Records for processing
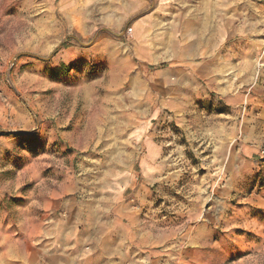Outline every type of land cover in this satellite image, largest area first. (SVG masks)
<instances>
[{"label":"rangeland","instance_id":"obj_1","mask_svg":"<svg viewBox=\"0 0 264 264\" xmlns=\"http://www.w3.org/2000/svg\"><path fill=\"white\" fill-rule=\"evenodd\" d=\"M85 222L109 263L264 264V0H0V264Z\"/></svg>","mask_w":264,"mask_h":264},{"label":"crops","instance_id":"obj_2","mask_svg":"<svg viewBox=\"0 0 264 264\" xmlns=\"http://www.w3.org/2000/svg\"><path fill=\"white\" fill-rule=\"evenodd\" d=\"M82 225L69 232L59 227L55 228L51 247L52 257L47 258L45 264H117L116 260L113 263L106 262L117 256L115 253L117 248L113 245L115 238L109 237L110 234L101 237L95 223L85 222ZM59 226L64 228V224ZM87 246H91L89 251L85 250ZM35 264L43 263L36 259Z\"/></svg>","mask_w":264,"mask_h":264}]
</instances>
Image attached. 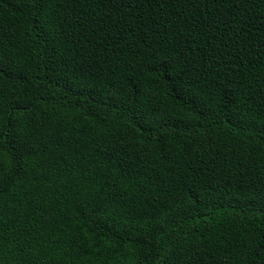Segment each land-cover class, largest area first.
I'll use <instances>...</instances> for the list:
<instances>
[{"label":"trees","instance_id":"obj_1","mask_svg":"<svg viewBox=\"0 0 264 264\" xmlns=\"http://www.w3.org/2000/svg\"><path fill=\"white\" fill-rule=\"evenodd\" d=\"M0 264H264V0H0Z\"/></svg>","mask_w":264,"mask_h":264}]
</instances>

Short problem
Please count the lines in the material above that contain the string "path", with case counting. Reply with the number only.

Written answer
2